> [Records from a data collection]

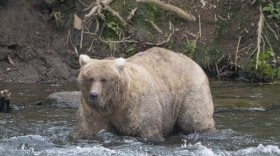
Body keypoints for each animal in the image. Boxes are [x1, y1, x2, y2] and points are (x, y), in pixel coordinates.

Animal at [73, 47, 215, 141]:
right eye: (90, 78)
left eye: (104, 79)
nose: (94, 95)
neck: (116, 103)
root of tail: (193, 61)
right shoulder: (95, 112)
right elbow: (88, 128)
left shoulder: (138, 106)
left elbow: (149, 128)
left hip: (190, 91)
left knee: (195, 119)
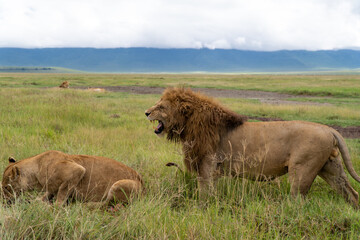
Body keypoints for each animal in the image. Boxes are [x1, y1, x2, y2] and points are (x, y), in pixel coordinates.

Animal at [2, 151, 144, 205]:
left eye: (6, 187)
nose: (4, 201)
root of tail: (142, 181)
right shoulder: (50, 189)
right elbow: (46, 194)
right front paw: (35, 201)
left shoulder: (76, 170)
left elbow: (61, 196)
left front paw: (53, 207)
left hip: (118, 185)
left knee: (105, 203)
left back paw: (85, 205)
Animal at [146, 87, 360, 207]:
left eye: (161, 107)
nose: (146, 112)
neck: (190, 124)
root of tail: (330, 129)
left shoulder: (206, 167)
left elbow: (204, 194)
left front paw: (200, 210)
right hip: (331, 168)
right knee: (352, 193)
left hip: (302, 171)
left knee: (298, 200)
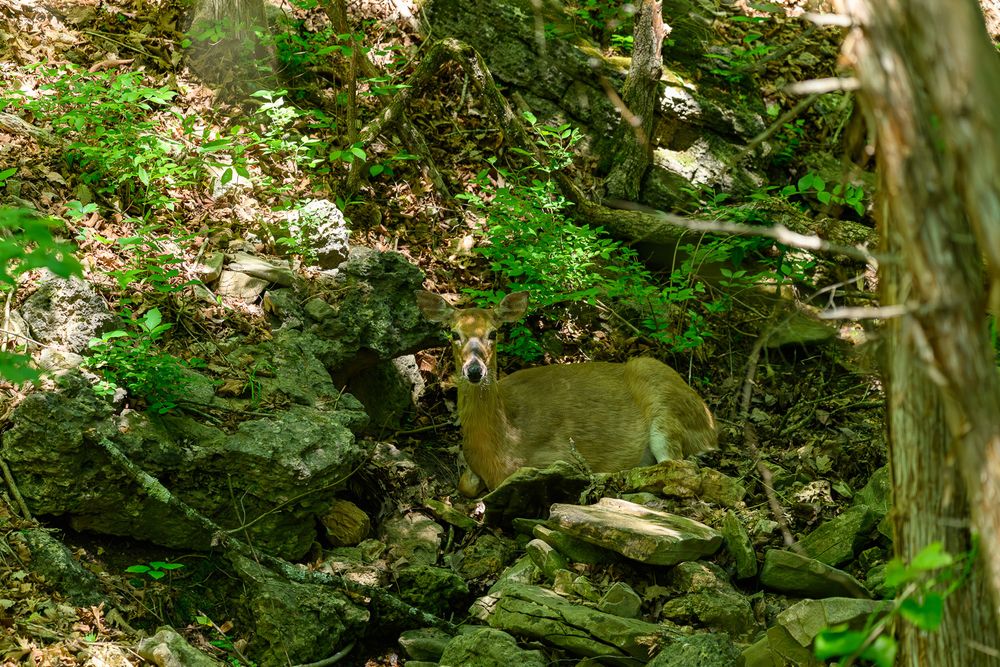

> [Activity] Across the records above, show each line containing the word "root".

> [Your solution]
root of tail: (193, 61)
root of tail: (142, 181)
root of tail: (330, 129)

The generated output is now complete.